When I announced my engagement a few years ago, one friend wrote to say he was very happy for me but wondered if I might be squandering my talents on a small neighborhood church, and said a suburban megachurch seemed like the congregation I should be influencing as a pastor’s wife.
Matt has received similar questions from people asking why someone with two master’s degrees would serve a community where many people stopped their education after high school.
As a movement we’re excited about churches in the suburbs and churches in thriving cities and even churches in the inner city, but we have very little interest in the hundreds (thousands?) of blue-collar, declining neighborhoods around them. I’m a big fan of having churches anywhere, but it’s curious that we have largely ignored a major socioeconomic sector of the American people.
Is the church allowed to have the equivalent of flyover country?
We like to pretend these mission fields don’t exist because serving here is not easy and doesn’t produce quick results. I’ve said to Matt I’m not too good to be a pastor’s wife here, I’m just not good at being a pastor’s wife here. Most of the people I encounter don’t read many books, travel much, or, often, get my jokes. Many simply want an above-ground pool or a decent pension or some peace between bouts of family drama. In her song “Witness to Your Life,” Lori McKenna sums it up well: “They think this is where life begins and ends/No one reaches, no one transcends/they just learn to live with it.”
This is in stark contrast to the upwardly-mobile Whole Foods families whose rooftops are counted when church planting groups decide where to launch next. I can’t blame them; there’s certainly lots to celebrate about a big start, these organizations can raise more money when their launches bring in the numbers, and educated suburbanites need Jesus. But so do the people in places like Levittown, and just because we don’t have a formula for it doesn’t mean they don’t matter.
The same is true for rural churches. Recently I interviewed Jim Hardy, who leads the Center for Rural Church Advancement at Nebraska Christian College. Hardy founded the CRCA to equip current rural church pastors and to encourage college students to consider rural church as a real ministry option. I love what he’s doing, but I hope he’s prepared for an uphill climb, because rural America’s struggling congregations and declining growth will not lead to the book deals, 100-baptism-Sundays, and conference speaking gigs that announce success in our churches and thus attract our most ambitious young leaders.
Again, I understand the desire for bigger, Bible-Belt crowds. A few weeks ago Matt preached the best sermon I’ve ever heard on Jacob wrestling with God, and 85 people were there to hear it. It’s tempting to want a bigger church on a faster track not only because it validates one’s own talents (most people assume if you lead a small church it’s because you can’t do any better), but because it seems like a better leverage of life. If Matt’s going to prepare and preach so well, isn’t his hard work wasted when the message reaches only a few? And do they even understand the quality they’re receiving? If not, why bother?

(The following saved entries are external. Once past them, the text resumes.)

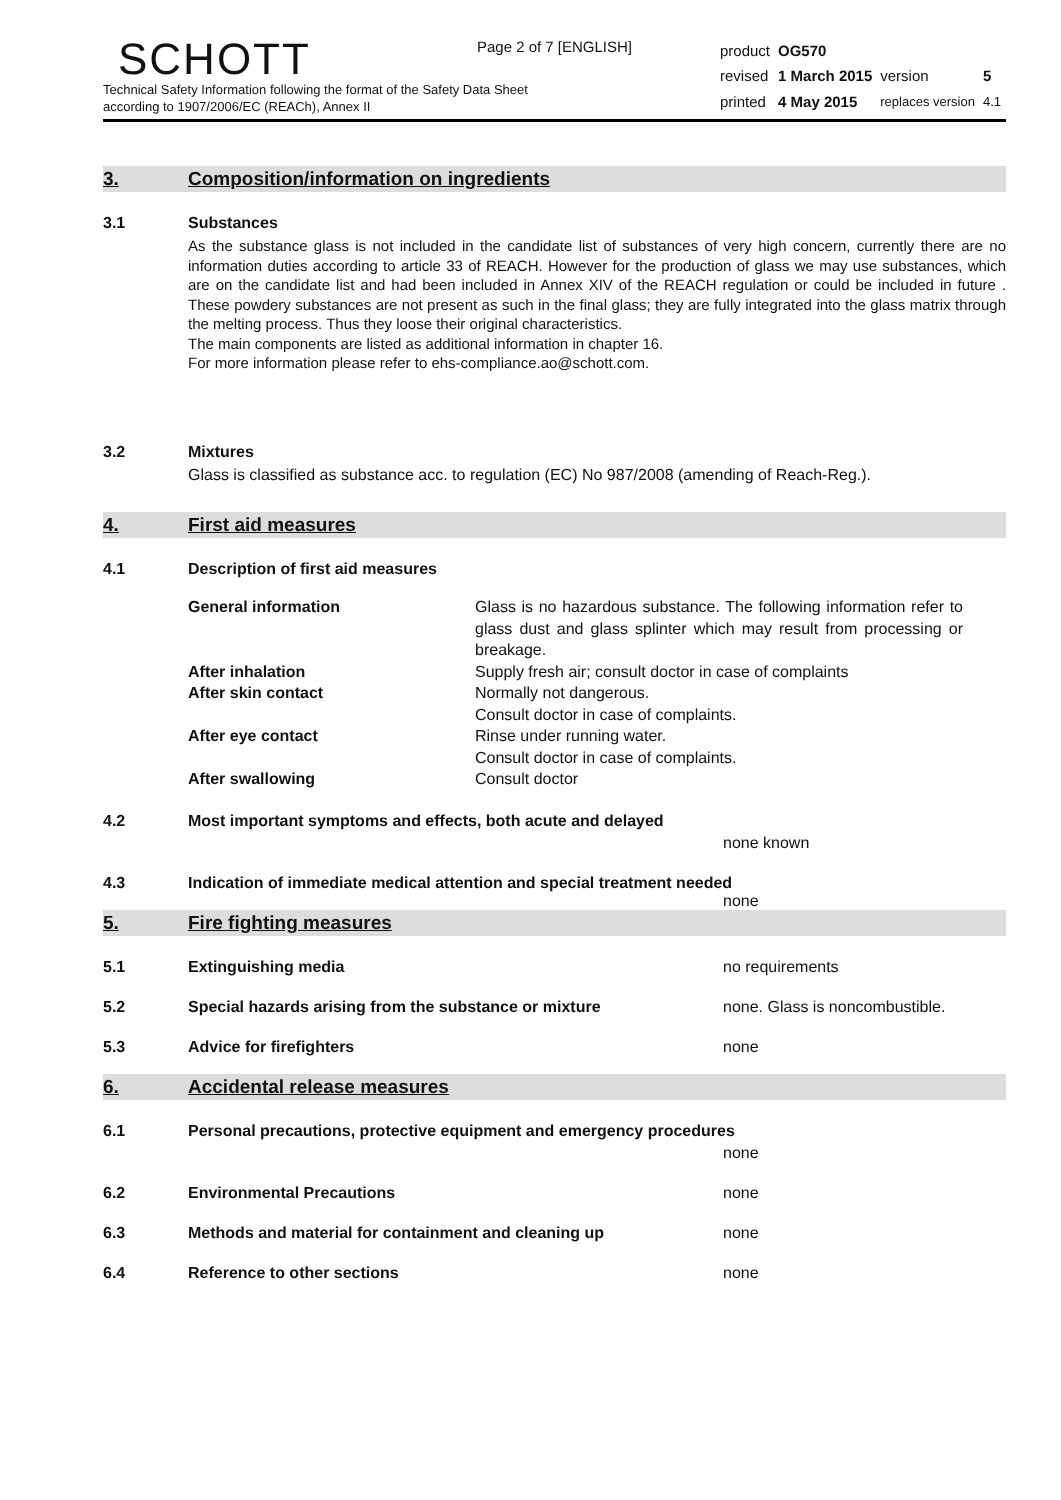Page 2 of 7 [ENGLISH]
SCHOTT
Technical Safety Information following the format of the Safety Data Sheet
according to 1907/2006/EC (REACh), Annex II
| product | OG570 | | |
| revised | 1 March 2015 | version | 5 |
| printed | 4 May 2015 | replaces version | 4.1 |
3. Composition/information on ingredients
3.1 Substances
As the substance glass is not included in the candidate list of substances of very high concern, currently there are no information duties according to article 33 of REACH. However for the production of glass we may use substances, which are on the candidate list and had been included in Annex XIV of the REACH regulation or could be included in future . These powdery substances are not present as such in the final glass; they are fully integrated into the glass matrix through the melting process. Thus they loose their original characteristics.
The main components are listed as additional information in chapter 16.
For more information please refer to ehs-compliance.ao@schott.com.
3.2 Mixtures
Glass is classified as substance acc. to regulation (EC) No 987/2008 (amending of Reach-Reg.).
4. First aid measures
4.1 Description of first aid measures
| General information | Glass is no hazardous substance. The following information refer to glass dust and glass splinter which may result from processing or breakage. |
| After inhalation | Supply fresh air; consult doctor in case of complaints |
| After skin contact | Normally not dangerous. Consult doctor in case of complaints. |
| After eye contact | Rinse under running water. Consult doctor in case of complaints. |
| After swallowing | Consult doctor |
4.2 Most important symptoms and effects, both acute and delayed
none known
4.3 Indication of immediate medical attention and special treatment needed
none
5. Fire fighting measures
5.1 Extinguishing media no requirements
5.2 Special hazards arising from the substance or mixture none. Glass is noncombustible.
5.3 Advice for firefighters none
6. Accidental release measures
6.1 Personal precautions, protective equipment and emergency procedures
none
6.2 Environmental Precautions none
6.3 Methods and material for containment and cleaning up none
6.4 Reference to other sections none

On days like this I remind myself that, yes, some do appreciate Matt’s consistent investment of life, and that even those who would be happy with spiritual McDonald’s are still better served with steak. I think of the occasional moments of insight and life change we witness among our people, or the nine baptisms in 2013 (did your church baptize the equivalent of 10% of its weekly attendance last year?). I think of St. Augustine who served a little area in modern-day Algeria and still managed to influence the world for centuries.
My first week in Levittown the librarian processing my application for a new card smiled and shrugged her shoulders when I mentioned I’d just moved to the area.

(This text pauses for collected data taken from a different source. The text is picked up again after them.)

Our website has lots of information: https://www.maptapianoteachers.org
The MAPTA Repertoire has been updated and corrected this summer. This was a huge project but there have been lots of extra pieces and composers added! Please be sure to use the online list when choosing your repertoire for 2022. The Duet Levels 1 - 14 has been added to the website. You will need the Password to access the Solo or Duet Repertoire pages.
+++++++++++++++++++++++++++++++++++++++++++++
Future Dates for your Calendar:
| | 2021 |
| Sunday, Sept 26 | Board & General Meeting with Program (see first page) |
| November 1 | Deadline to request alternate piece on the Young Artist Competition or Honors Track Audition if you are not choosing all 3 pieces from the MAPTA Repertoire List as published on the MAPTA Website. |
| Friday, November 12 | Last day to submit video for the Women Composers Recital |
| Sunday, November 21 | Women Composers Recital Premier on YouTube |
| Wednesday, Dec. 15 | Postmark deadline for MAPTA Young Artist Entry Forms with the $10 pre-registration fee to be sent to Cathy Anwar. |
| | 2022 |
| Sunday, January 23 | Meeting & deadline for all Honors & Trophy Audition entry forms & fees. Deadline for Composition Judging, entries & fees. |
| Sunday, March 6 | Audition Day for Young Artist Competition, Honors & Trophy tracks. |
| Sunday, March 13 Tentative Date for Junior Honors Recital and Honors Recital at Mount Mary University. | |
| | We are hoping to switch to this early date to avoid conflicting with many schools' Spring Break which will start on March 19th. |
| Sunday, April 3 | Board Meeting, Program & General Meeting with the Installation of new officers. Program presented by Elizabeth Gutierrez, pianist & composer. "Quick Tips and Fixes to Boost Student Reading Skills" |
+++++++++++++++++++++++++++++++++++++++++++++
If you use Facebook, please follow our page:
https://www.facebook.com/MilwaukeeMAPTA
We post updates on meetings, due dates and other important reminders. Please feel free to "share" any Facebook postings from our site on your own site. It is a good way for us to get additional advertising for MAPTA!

“Don’t judge Pennsylvania by this city,” she said. “This is a hard place.”
It’s kind of true. But that means our best leaders should be here, and thriving suburban churches should be where young guys go to cut their teeth before moving on to more-perseverance-needed mission fields.

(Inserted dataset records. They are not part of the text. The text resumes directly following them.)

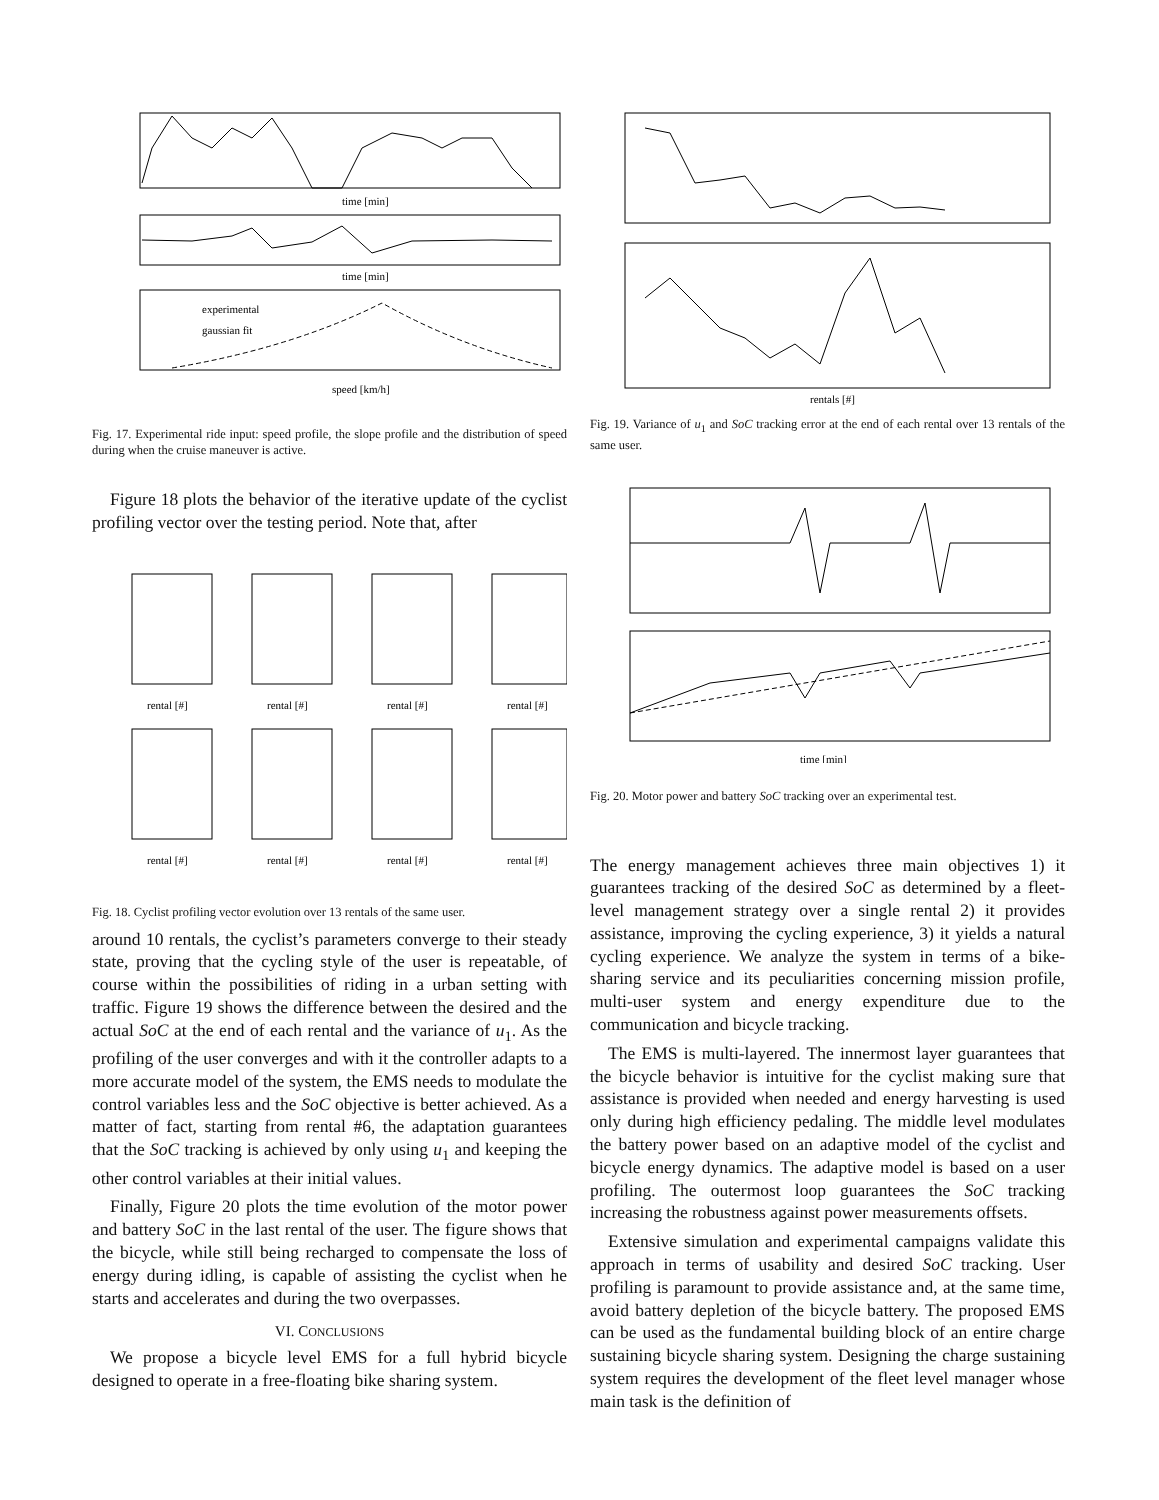time [min]
time [min]
speed [km/h]
experimental
gaussian fit
Fig. 17. Experimental ride input: speed profile, the slope profile and the distribution of speed during when the cruise maneuver is active.
Figure 18 plots the behavior of the iterative update of the cyclist profiling vector over the testing period. Note that, after
rental [#]
rental [#]
rental [#]
rental [#]
rental [#]
rental [#]
rental [#]
rental [#]
Fig. 18. Cyclist profiling vector evolution over 13 rentals of the same user.
around 10 rentals, the cyclist’s parameters converge to their steady state, proving that the cycling style of the user is repeatable, of course within the possibilities of riding in a urban setting with traffic. Figure 19 shows the difference between the desired and the actual SoC at the end of each rental and the variance of u<sub>1</sub>. As the profiling of the user converges and with it the controller adapts to a more accurate model of the system, the EMS needs to modulate the control variables less and the SoC objective is better achieved. As a matter of fact, starting from rental #6, the adaptation guarantees that the SoC tracking is achieved by only using u<sub>1</sub> and keeping the other control variables at their initial values.
Finally, Figure 20 plots the time evolution of the motor power and battery SoC in the last rental of the user. The figure shows that the bicycle, while still being recharged to compensate the loss of energy during idling, is capable of assisting the cyclist when he starts and accelerates and during the two overpasses.
VI. CONCLUSIONS
We propose a bicycle level EMS for a full hybrid bicycle designed to operate in a free-floating bike sharing system.
rentals [#]
Fig. 19. Variance of u<sub>1</sub> and SoC tracking error at the end of each rental over 13 rentals of the same user.
time [min]
Fig. 20. Motor power and battery SoC tracking over an experimental test.
The energy management achieves three main objectives 1) it guarantees tracking of the desired SoC as determined by a fleet-level management strategy over a single rental 2) it provides assistance, improving the cycling experience, 3) it yields a natural cycling experience. We analyze the system in terms of a bike-sharing service and its peculiarities concerning mission profile, multi-user system and energy expenditure due to the communication and bicycle tracking.
The EMS is multi-layered. The innermost layer guarantees that the bicycle behavior is intuitive for the cyclist making sure that assistance is provided when needed and energy harvesting is used only during high efficiency pedaling. The middle level modulates the battery power based on an adaptive model of the cyclist and bicycle energy dynamics. The adaptive model is based on a user profiling. The outermost loop guarantees the SoC tracking increasing the robustness against power measurements offsets.
Extensive simulation and experimental campaigns validate this approach in terms of usability and desired SoC tracking. User profiling is paramount to provide assistance and, at the same time, avoid battery depletion of the bicycle battery. The proposed EMS can be used as the fundamental building block of an entire charge sustaining bicycle sharing system. Designing the charge sustaining system requires the development of the fleet level manager whose main task is the definition of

We also need to remember these are mission fields; the locals may speak English, but each place has unique cultural and social norms. Many folks avoid these areas because they don’t understand them. To prepare to serve a country as diverse as ours, wouldn’t some Bible college or seminary specialization be helpful? Just as Nebraska Christian College offers students the opportunity to learn more about rural ministry, a few classes about spiritual and socioeconomic differences around the country would prepare graduates to serve in places other than 750-member Indiana churches.
Finally, let’s encourage our single pastors to consider these fields (and, parenthetically, to stay single for a while—who’s really ready to marry at 22?). Sometimes we avoid living in and ministering to these areas because we don’t want to raise our families in them. Even if a town is safe, as Levittown largely is, the schools may be middling (as Levittown’s largely are). Guys and gals who aren’t worried about resale values and college admission have more flexibility in living options and locations.
Ministry in a blue-collar town is not for everyone. Neither is ministry to a multicultural urban church, the residents of an inner-city, or the generations who gather in rural churches. But if we’re serious about reaching the whole world for Jesus, some of us must give our lives to the small churches, the struggling areas, the slowly-but-slowly growth.
Conventional wisdom says if you’re successful, you’re not here. When will we learn that success has more than one definition, and sometimes it includes struggle?